Le preoccupazioni, però, sono anche sul fronte enoturistico, in un anno in cui, tra l’altro, a ribadito il Ministro del Turismo, Massimo Garavaglia, in un video messaggio, il Congresso mondiale sul tema organizzato dall’Agenzia del Turismo dell’Onu sarà di scena proprio in Italia, per la prima volta, ad Alba, in settembre, “riconoscimento al valore del Belpaese, che, nel turismo legato al vino e alla gastronomia, ha un asset fondamentale”, ha detto il Ministro.
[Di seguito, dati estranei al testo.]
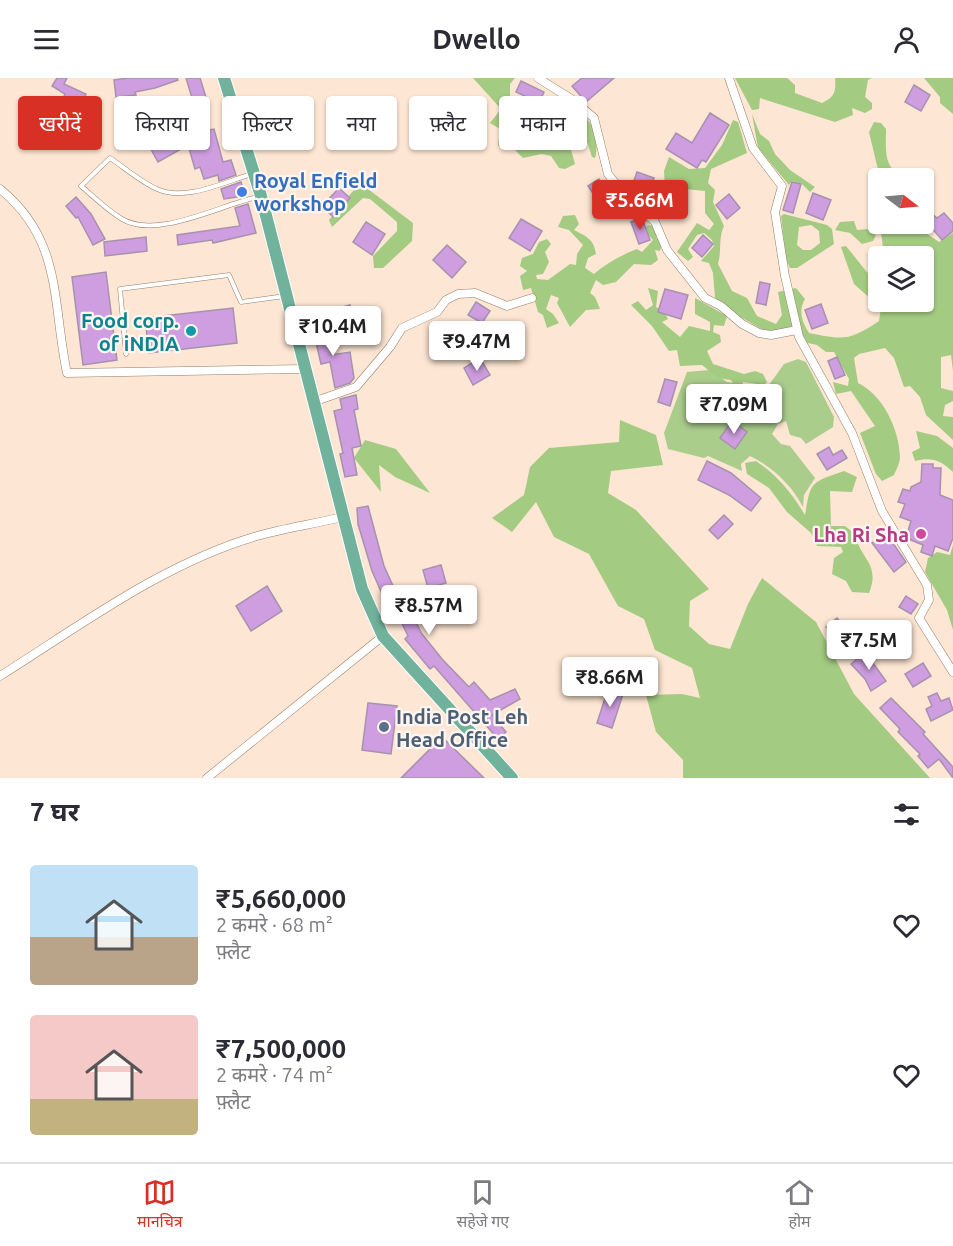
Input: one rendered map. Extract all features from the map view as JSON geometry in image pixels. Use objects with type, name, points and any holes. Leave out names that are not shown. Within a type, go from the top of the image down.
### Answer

“L’impatto della guerra sul turismo si è già sentito - ha detto Donatella Cinelli Colombini, produttrice a Montalcino e pioniera del Movimento del Turismo del Vino - le prenotazioni per la Pasqua si sono fermate, il caro carburanti peserà sul turismo italiano, e ancora manca molto il ritorno degli americani, che sono i veri big spender nelle nostre cantine. Ma dobbiamo continuare ad investire in formazione e in progetti legati all’accoglienza e all’animazione in cantina, e ci sono tante opportunità. Guardiamo, per esempio, al Sudafrica, dove ci sono fattorie di coccodrilli e struzzi, ma anche di conigli d’angora. E ricordiamoci che un elefante è grande come un bue chianino maschio. Quindi, se noi siamo capaci di organizzare animazione intorno ad ogni comparto agricolo, diamo una spinta a tutto il turismo italiano, e ricordiamoci che la prima attrattiva dell’Italia per gli stranieri non è il patrimonio artistico, ma sono il vino ed il cibo”. Serve, però, formazione professionale ad hoc, e semplificazione: “la legge sull’enoturismo è in vigore del 2019, ma solo la metà delle Regioni l’ha recepita”, ha detto, dal canto suo, il primo firmatario della legge, il senatore Dario Stefàno. “Oggi ci sono 30.000 cantine in Italia aperte al pubblico, ma di queste solo 8-10.000 sono ben organizzate per l’enoturismo”, ha aggiunto Cinelli Colombini. Numeri che la dicono lunga di quante siano ancora, le potenzialità inespresse di un settore importante per un’Italia che, oggi più che mai, non può sprecare nessuna occasione per agganciare la ripartenza”.
A dare un po’ di fiducia, comunque, c’è il fatto che storicamente, il vino italiano, ha affrontato e superato tante fasi di crisi, uscendone sempre più forte. “E ce la farà anche questa volta”, ha detto, a WineNews, il giornalista e produttore, Bruno Vespa.